Clinton’s plan offers some support to these groups as well, including a $25 billion fund to support minority-serving institutions. She proposes an executive moratorium on federal student loan payments, to sort borrowers into interest-rate refinancing and income-based repayment plans in which nobody would pay back over 10 percent of their income. And she would also continue the Obama administration’s efforts to forgive student loans for borrowers defrauded by colleges that lure them in based on misleading job placement statistics or other statements.
Guess who’s against that? Colleges! They claim that it would subject them to frivolous lawsuits from students. If a graduate doesn’t get the career they want, under the new rules they might have standing to sue, the colleges argue. The opponents include not just private colleges, but public universities—which would be tuition-free under Clinton’s plan, incidentally, so it’s unclear what a loan forgiveness effort would be able to recover.
It’s not hard to figure out why colleges resist changes to the way we finance higher education: They do incredibly well under the status quo. The cost of a four-year education, including tuition, fees, room, and board, has risen nearly three-fold, from $16,213 for a private non-profit in 1975 to $43,291 today (adjusted for inflation), according to the College Board.
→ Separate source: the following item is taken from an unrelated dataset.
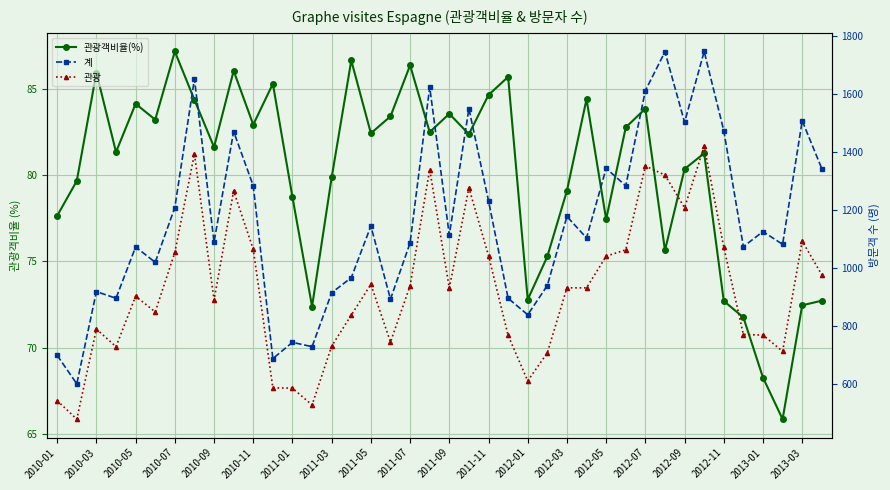

Rank the series by their maximum value, from lowest to highest.

관광객비율(%), 관광, 계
For public colleges, the price jumped from $7,833 in 1975 to $19,548 today.
At the public level, states have pulled back funding for higher education, causing some of the increase. But all colleges benefit from the current system of financing higher education with debt. Colleges can increase prices without students feeling immediate pressures on affordability. Only after they graduate do borrowers get the bill that haunts them the rest of their lives.
Where is all this money going? Many point to the rise of university administrator salaries and staffs. (You might know them as the college presidents complaining about all these changes Hillary Clinton and Barack Obama want to make to the higher education system.) Another possible culprit is bloated construction costs, which go toward building show palaces for…well, for the administrators to crow about, and attract more students to pay those high tuition rates.
Whatever explanation appeals to you, the failures of the current system point clearly toward supplying a public debt-free option as a way to drive down costs. This would provide an anchor against skyrocketing costs, and force the cleanup of administrative bloat and unnecessary construction spending. You can force public colleges to lower costs as a condition of accepting tuition reimbursement. And if a glut of student loans causes prices to rise, then a free public option would reverse the effect.
This goes back to the core issue: Incumbents prospering from a system don’t have much interest in seeing it change. And those wanting to reform the system must challenge those incumbents. It’s easier to single out the easy villains, the Sallie Maes and the Corinthian Colleges. But that just sidesteps the real opponent, and will lead to something far less than reform.
Most colleges are seen in a fairly benevolent light. Large higher-education institutions are often major employers in their communities. They drive innovation, and provide sanctuary to some of our best thinkers. And for many adults, they are wrapped in the warm and fuzzy gauze of nostalgia. It’s hard to get people to see them as propping up a crisis that is over-burdening students and even stunting the growth of our economy. But until we do, it’s going to be very difficult to see any change.